Bulgari is upping its partnership with Save the Children. During the pandemic, the jeweler provided enough funding for more than 1,300 U.S. students in underserved areas to receive arts education and programming. Now a portion of those students will exhibit their works in a museum setting to mark World Children’s Day.
While Bulgari has worked with Save the Children since 2009, the two entities’ arts education initiatives first began in 2019. Until that point, Bulgari had a successful product line specifically geared toward the cause — donating 10 percent of its sales to Save the Children, and ultimately resulting in more than 100 million euros of funding.
But the Arte di Bulgari program, as it is called, was devised as a more actionable way to help — aside from just donating money.
“We started transitioning this over the last couple of years, we looked to give even more bandwidth beyond just the product aspect of it — looking globally and also locally. We wanted to give something more concrete and that was education and arts programming,” said Bulgari president for North America, Daniel Paltridge.
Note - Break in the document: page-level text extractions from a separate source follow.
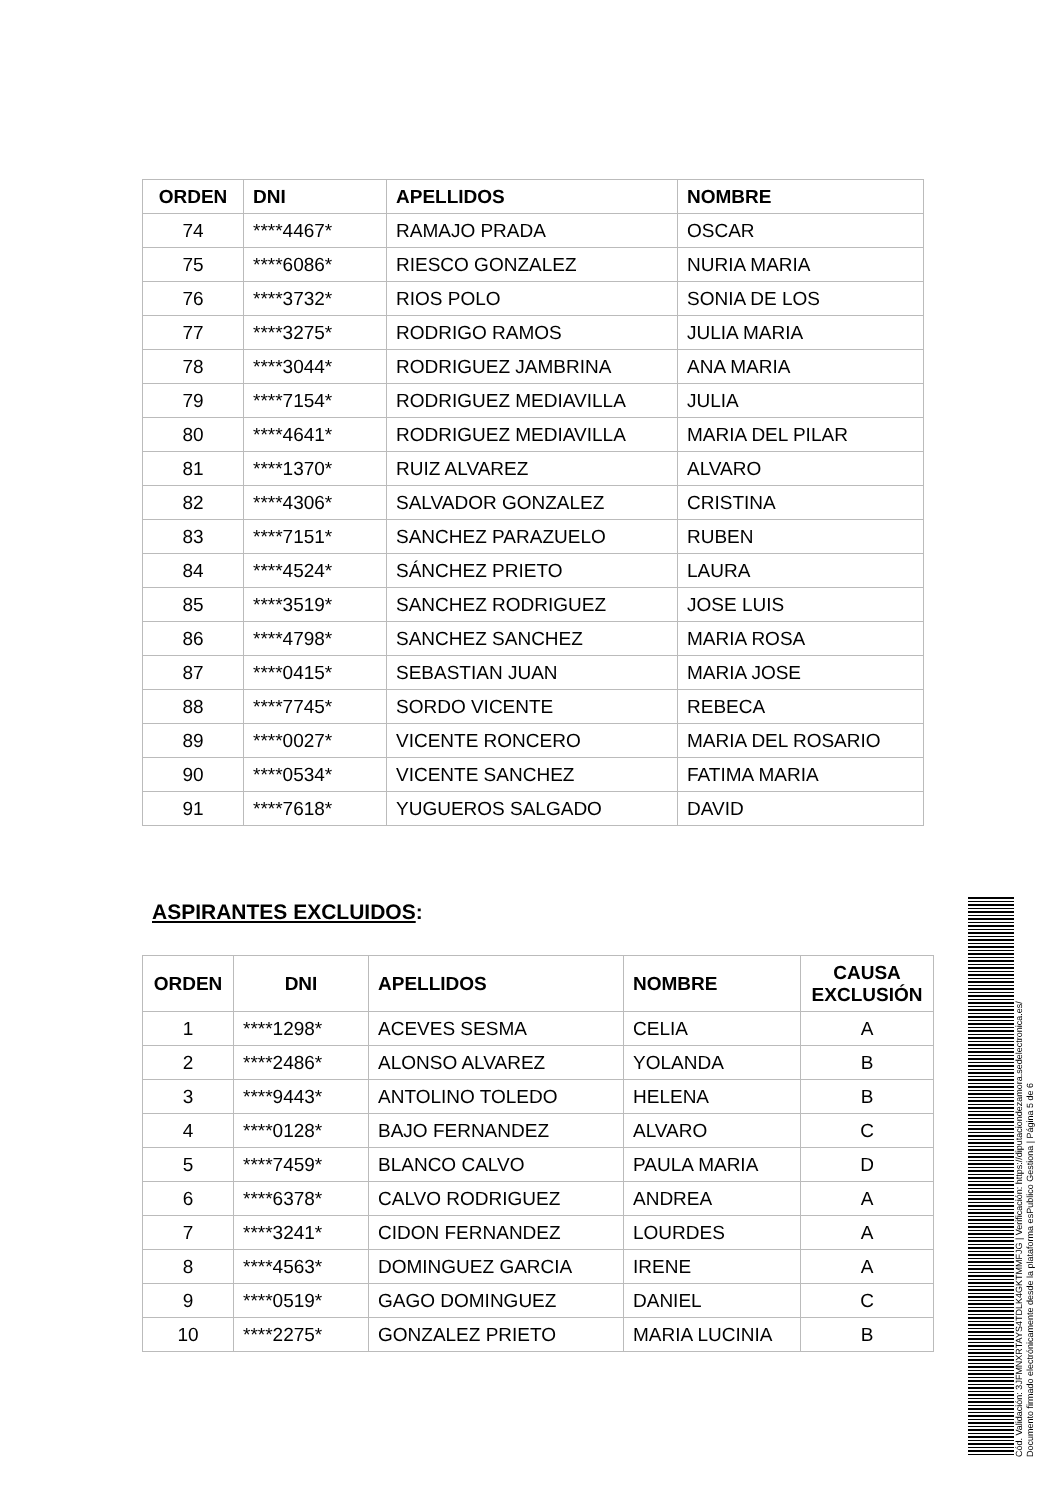| ORDEN | DNI | APELLIDOS | NOMBRE |
| --- | --- | --- | --- |
| 74 | ****4467* | RAMAJO PRADA | OSCAR |
| 75 | ****6086* | RIESCO GONZALEZ | NURIA MARIA |
| 76 | ****3732* | RIOS POLO | SONIA DE LOS |
| 77 | ****3275* | RODRIGO RAMOS | JULIA MARIA |
| 78 | ****3044* | RODRIGUEZ JAMBRINA | ANA MARIA |
| 79 | ****7154* | RODRIGUEZ MEDIAVILLA | JULIA |
| 80 | ****4641* | RODRIGUEZ MEDIAVILLA | MARIA DEL PILAR |
| 81 | ****1370* | RUIZ ALVAREZ | ALVARO |
| 82 | ****4306* | SALVADOR GONZALEZ | CRISTINA |
| 83 | ****7151* | SANCHEZ PARAZUELO | RUBEN |
| 84 | ****4524* | SÁNCHEZ PRIETO | LAURA |
| 85 | ****3519* | SANCHEZ RODRIGUEZ | JOSE LUIS |
| 86 | ****4798* | SANCHEZ SANCHEZ | MARIA ROSA |
| 87 | ****0415* | SEBASTIAN JUAN | MARIA JOSE |
| 88 | ****7745* | SORDO VICENTE | REBECA |
| 89 | ****0027* | VICENTE RONCERO | MARIA DEL ROSARIO |
| 90 | ****0534* | VICENTE SANCHEZ | FATIMA MARIA |
| 91 | ****7618* | YUGUEROS SALGADO | DAVID |
ASPIRANTES EXCLUIDOS:
| ORDEN | DNI | APELLIDOS | NOMBRE | CAUSA EXCLUSIÓN |
| --- | --- | --- | --- | --- |
| 1 | ****1298* | ACEVES SESMA | CELIA | A |
| 2 | ****2486* | ALONSO ALVAREZ | YOLANDA | B |
| 3 | ****9443* | ANTOLINO TOLEDO | HELENA | B |
| 4 | ****0128* | BAJO FERNANDEZ | ALVARO | C |
| 5 | ****7459* | BLANCO CALVO | PAULA MARIA | D |
| 6 | ****6378* | CALVO RODRIGUEZ | ANDREA | A |
| 7 | ****3241* | CIDON FERNANDEZ | LOURDES | A |
| 8 | ****4563* | DOMINGUEZ GARCIA | IRENE | A |
| 9 | ****0519* | GAGO DOMINGUEZ | DANIEL | C |
| 10 | ****2275* | GONZALEZ PRIETO | MARIA LUCINIA | B |
Cód. Validación: 3JFMNXRTAYS4TDLK4GKTMMFJG | Verificación: https://diputaciondezamora.sedelectronica.es/
Documento firmado electrónicamente desde la plataforma esPublico Gestiona | Página 5 de 6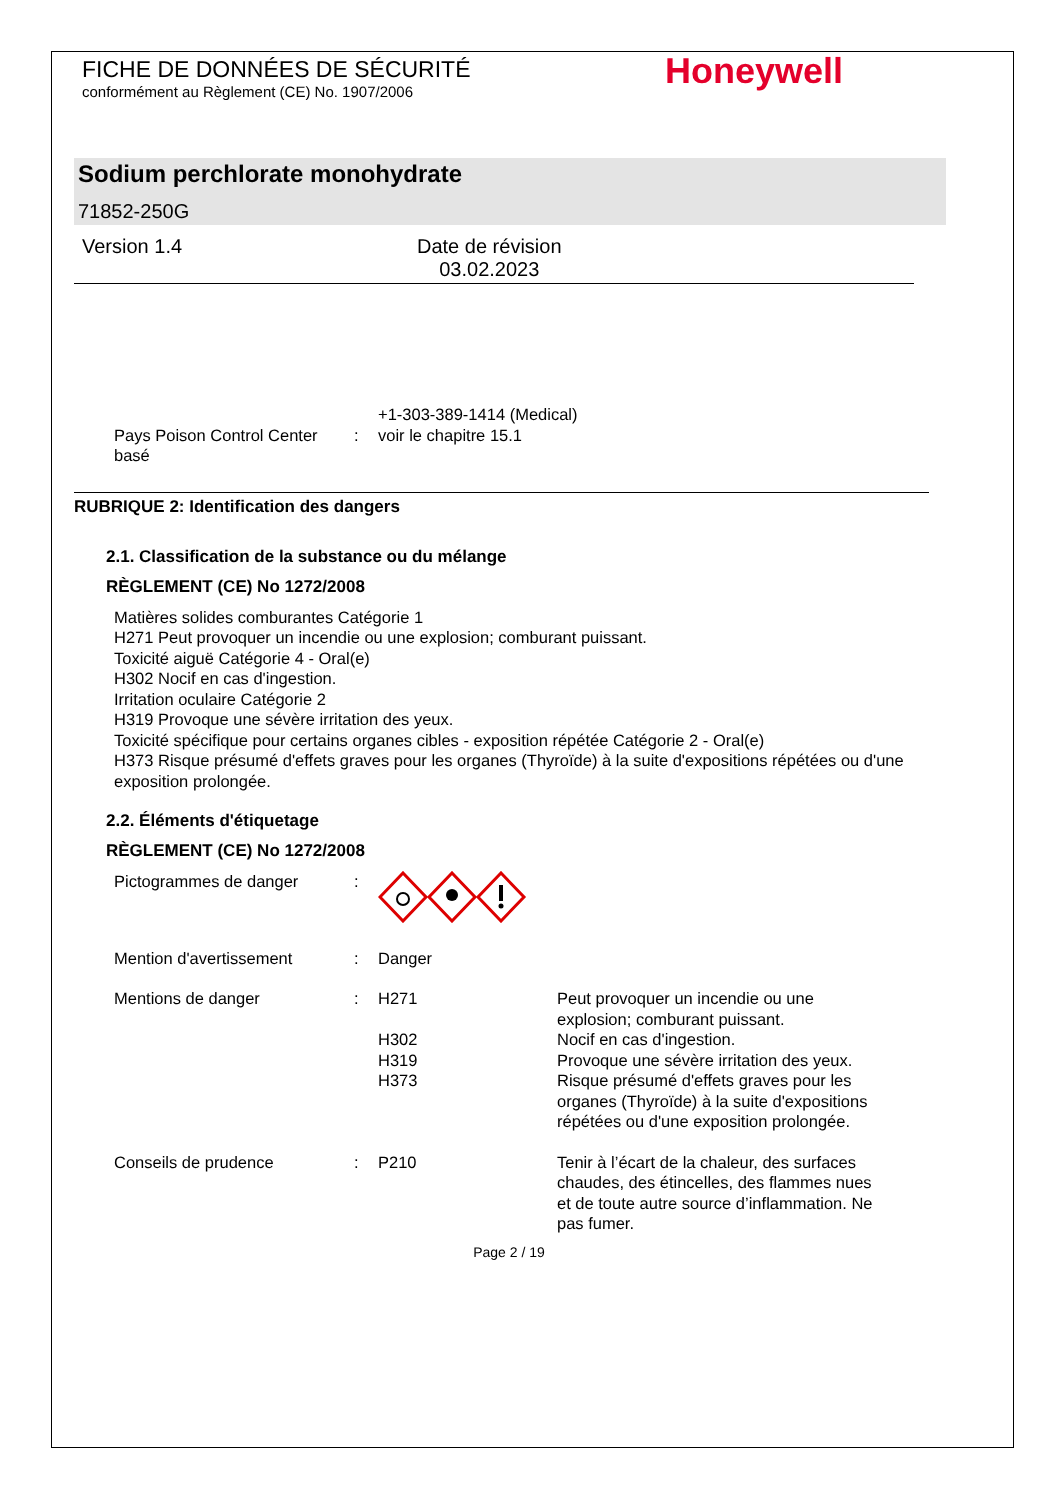FICHE DE DONNÉES DE SÉCURITÉ
conformément au Règlement (CE) No. 1907/2006
Honeywell
Sodium perchlorate monohydrate
71852-250G
Version 1.4 Date de révision
03.02.2023
+1-303-389-1414 (Medical)
Pays Poison Control Center basé
: voir le chapitre 15.1
RUBRIQUE 2: Identification des dangers
2.1. Classification de la substance ou du mélange
RÈGLEMENT (CE) No 1272/2008
Matières solides comburantes Catégorie 1
H271 Peut provoquer un incendie ou une explosion; comburant puissant.
Toxicité aiguë Catégorie 4 - Oral(e)
H302 Nocif en cas d'ingestion.
Irritation oculaire Catégorie 2
H319 Provoque une sévère irritation des yeux.
Toxicité spécifique pour certains organes cibles - exposition répétée Catégorie 2 - Oral(e)
H373 Risque présumé d'effets graves pour les organes (Thyroïde) à la suite d'expositions répétées ou d'une exposition prolongée.
2.2. Éléments d'étiquetage
RÈGLEMENT (CE) No 1272/2008
Pictogrammes de danger :
Mention d'avertissement : Danger
Mentions de danger : H271
H302
H319
H373
Peut provoquer un incendie ou une explosion; comburant puissant.
Nocif en cas d'ingestion.
Provoque une sévère irritation des yeux.
Risque présumé d'effets graves pour les organes (Thyroïde) à la suite d'expositions répétées ou d'une exposition prolongée.
Conseils de prudence : P210 Tenir à l’écart de la chaleur, des surfaces chaudes, des étincelles, des flammes nues et de toute autre source d’inflammation. Ne pas fumer.
Page 2 / 19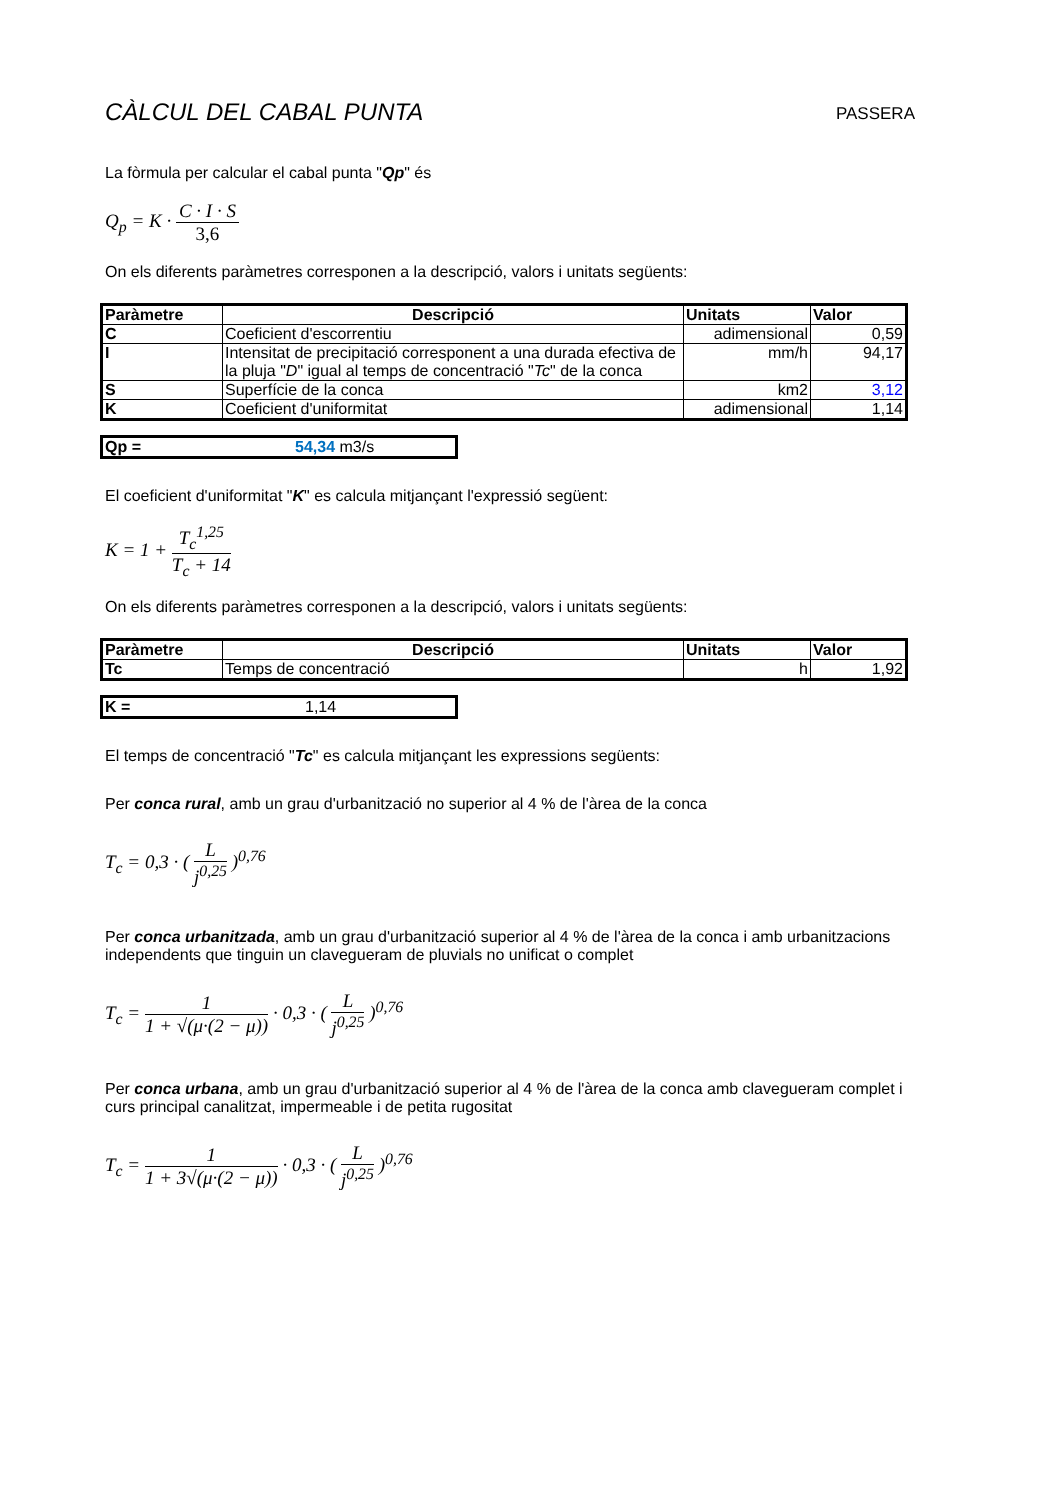CÀLCUL DEL CABAL PUNTA PASSERA
La fòrmula per calcular el cabal punta "Qp" és
Q<sub>p</sub> = K · C · I · S 3,6
On els diferents paràmetres corresponen a la descripció, valors i unitats següents:
| Paràmetre | Descripció | Unitats | Valor |
| --- | --- | --- | --- |
| C | Coeficient d'escorrentiu | adimensional | 0,59 |
| I | Intensitat de precipitació corresponent a una durada efectiva de la pluja " D " igual al temps de concentració " Tc " de la conca | mm/h | 94,17 |
| S | Superfície de la conca | km2 | 3,12 |
| K | Coeficient d'uniformitat | adimensional | 1,14 |
Qp = 54,34 m3/s
El coeficient d'uniformitat "K" es calcula mitjançant l'expressió següent:
K = 1 + T<sub>c</sub><sup>1,25</sup> T<sub>c</sub> + 14
On els diferents paràmetres corresponen a la descripció, valors i unitats següents:
| Paràmetre | Descripció | Unitats | Valor |
| --- | --- | --- | --- |
| Tc | Temps de concentració | h | 1,92 |
K = 1,14
El temps de concentració "Tc" es calcula mitjançant les expressions següents:
Per conca rural, amb un grau d'urbanització no superior al 4 % de l'àrea de la conca
T<sub>c</sub> = 0,3 · ( L j<sup>0,25</sup> )<sup>0,76</sup>
Per conca urbanitzada, amb un grau d'urbanització superior al 4 % de l'àrea de la conca i amb urbanitzacions independents que tinguin un clavegueram de pluvials no unificat o complet
T<sub>c</sub> = 1 1 + √(μ·(2 − μ)) · 0,3 · ( L j<sup>0,25</sup> )<sup>0,76</sup>
Per conca urbana, amb un grau d'urbanització superior al 4 % de l'àrea de la conca amb clavegueram complet i curs principal canalitzat, impermeable i de petita rugositat
T<sub>c</sub> = 1 1 + 3√(μ·(2 − μ)) · 0,3 · ( L j<sup>0,25</sup> )<sup>0,76</sup>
The Arte di Bulgari program tasks Save the Children with administering arts programming to students in the Houston and San Bernardino County, Calif., areas. The program kicked off in 2019, and took on extra meaning during the pandemic, when children were sequestered from friends and in-person learning opportunities.
While students in Houston are back to in-person learning, the program’s participating California school districts are still learning in a remote format — pushing Bulgari to find a project that could suit both learning styles.
The latest assignment in the series is named “Wish in a Bottle,” and sees students drawing their hopes for the world and placing them into a plastic bottle. The program was such a success that Bulgari plans to roll it out worldwide, to global markets including Italy, Spain and Germany where the company also spearheads children’s causes.
“I think kids at that age start to form ideas and need avenues to express themselves. I think if you can tap into them at that age and get them excited about something it sets them up for success,” said Paltridge.
From Nov. 20, the Children’s Museum Houston is exhibiting all 600 regional participants’ works. The artists range in age from about five to 11 years old.
Arts education is among one of the first programs to see budget cuts in underserved areas and Paltridge said that in the Arte di Bulgari districts, “[Arts education] is either underfunded or not part of the curriculum.”
He added that the two U.S. regions were chosen in conjunction with Save the Children, which pinpointed school districts where “they don’t have a huge array of after school activities available. But also the school districts are eager to get involved, we need them to have a willingness. We found that in California and Houston kids were very excited but also educators themselves take passion in the projects.”
Save the Children’s vice president of U.S. programs Betsy Zorio, added in a statement: “Today’s children are tomorrow’s artists, engineers, teachers and business leaders, and we are so excited to collaborate with Bulgari and Children’s Museum Houston to be able to engage children in artistic expression and shine a spotlight on their hopes for the future…Arts programs for children can have a significant, positive impact on their development, yet far too many children have limited exposure to the arts.”